## Exercise requirements:
- a) Translate this sentence from the Woodward case article into Spanish: "Jurors in the trial have expressed relief that the judge has reduced the murder verdict."
- b) Answer these questions using the Woodward case article:
(i) How long had Louise Woodward served in prison when she was sentenced?
(ii) Who organized a White House conference on child care?
(iii) How old was Matthew Eappen?
- c) List every person named in the Woodward case article.
-- Start Page extract --
The nationwide interest in the Louise Woodward trial and its dramatic sequel has not been matched in the United States since the O.J. Simpson case but child care, rather than the workings of justice, is the main concern.
With two-thirds of American women with children under six now at work, the idea that a child-minder could murder her charge had sent chilling reverberations across the country. Judge Hiller Zobel's decision to reduce the second-degree murder conviction to manslaughter will be seen to be more appropriate in the case of a young child-minder under stress. But giving her a sentence which allows her to walk free will prove controversial.
Americans will not want a signal sent that "shaking" which results in the death of an infant does not merit any punishment. But as the judge pointed out when sentencing her to time served, she now has been convicted of a felony which will stay on her record and she has served nine months in prison, so this is by no means an acquittal.
The judge, a scholarly lawyer and navy veteran, was under enormous pressure, especially from Britain, to set aside the murder verdict but he is not the kind of man to let public opinion influence him in matters of law, as he said in the preface to his decision. One concession he did make was to put his judgment on the Internet and make it as widely available as possible. In this way, he wanted to let his decision get through to the public in its original form and not as mediated through TV, newspapers and legal pundits.
Jurors in the trial have expressed relief that the judge has reduced the murder verdict. The prospect of a 19-year-old British girl serving life imprisonment clearly disturbed some of the jurors but did not prevent them from going along with a second-degree murder verdict which presumes malice or intention to harm on the part of the accused.
Manslaughter was the obvious compromise, but that option, which was closed to the jury, was revived by the judge, making observers wonder why he did not allow it to go as an option to the jury during the trial itself. This was requested by the prosecution, which felt diminishing confidence in making the murder charge stick.
Politics has also come into the debate on the case because new, tougher welfare rules are driving single-parent mothers to seek jobs or risk losing the modest support payments from state agencies. Even before the Woodward case, child care was becoming a pressing issue and Mrs Hillary Clinton had organised a White House conference on the subject which, by coincidence, took place during the trial. Senator Edward Kennedy used the conference to propose greatly increased federal spending on child care.
There was almost universal acknowledgement that the justice system in Massachusetts had not treated Louise Woodward fairly and that a murder verdict, even second degree, was inappropriate. But equally, unlike in Britain, public opinion here seemed convinced that the au pair had some responsibility for the death of eight-month-old Matthew Eappen and that some punishment was required.
-- End Page extract --
-- Start Data provided --
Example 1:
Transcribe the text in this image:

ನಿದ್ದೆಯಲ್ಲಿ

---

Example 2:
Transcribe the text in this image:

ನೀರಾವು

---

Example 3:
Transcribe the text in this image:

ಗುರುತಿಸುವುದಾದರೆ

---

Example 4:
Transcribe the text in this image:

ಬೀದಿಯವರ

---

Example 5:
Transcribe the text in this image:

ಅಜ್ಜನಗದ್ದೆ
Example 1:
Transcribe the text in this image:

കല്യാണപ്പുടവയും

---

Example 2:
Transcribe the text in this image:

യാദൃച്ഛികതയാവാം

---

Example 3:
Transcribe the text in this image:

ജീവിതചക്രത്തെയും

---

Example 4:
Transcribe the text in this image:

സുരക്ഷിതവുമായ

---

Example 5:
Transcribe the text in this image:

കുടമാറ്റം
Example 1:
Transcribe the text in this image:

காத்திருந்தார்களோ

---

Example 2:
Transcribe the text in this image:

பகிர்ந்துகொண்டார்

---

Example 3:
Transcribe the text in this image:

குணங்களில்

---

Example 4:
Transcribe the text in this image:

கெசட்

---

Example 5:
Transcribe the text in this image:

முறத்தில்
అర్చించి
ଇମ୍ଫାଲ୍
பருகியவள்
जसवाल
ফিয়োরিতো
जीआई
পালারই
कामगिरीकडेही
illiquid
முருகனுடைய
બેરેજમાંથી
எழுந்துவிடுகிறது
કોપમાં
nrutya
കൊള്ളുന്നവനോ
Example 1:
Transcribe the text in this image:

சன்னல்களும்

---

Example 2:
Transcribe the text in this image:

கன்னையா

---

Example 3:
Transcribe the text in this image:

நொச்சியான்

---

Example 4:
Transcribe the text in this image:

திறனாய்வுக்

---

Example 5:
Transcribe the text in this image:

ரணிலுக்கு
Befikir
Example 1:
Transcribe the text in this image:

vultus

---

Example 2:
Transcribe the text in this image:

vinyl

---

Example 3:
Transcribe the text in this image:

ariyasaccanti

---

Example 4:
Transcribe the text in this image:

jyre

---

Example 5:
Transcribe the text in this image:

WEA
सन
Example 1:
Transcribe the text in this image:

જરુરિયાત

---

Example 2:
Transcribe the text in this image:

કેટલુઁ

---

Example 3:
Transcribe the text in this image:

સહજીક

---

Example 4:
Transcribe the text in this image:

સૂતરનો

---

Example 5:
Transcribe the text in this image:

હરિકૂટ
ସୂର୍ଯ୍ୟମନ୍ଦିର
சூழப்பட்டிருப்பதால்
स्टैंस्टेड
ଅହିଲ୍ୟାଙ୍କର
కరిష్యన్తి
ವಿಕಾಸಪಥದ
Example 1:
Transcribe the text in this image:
-- End Data provided --
## Answers to the tasks:
- a) Los miembros del jurado del juicio han expresado su alivio por que el juez haya reducido el veredicto de asesinato.

- b)
(i) Nine months.
(ii) Mrs Hillary Clinton.
(iii) Eight months old.

- c) Louise Woodward, O.J. Simpson, Hiller Zobel, Hillary Clinton, Edward Kennedy, Matthew Eappen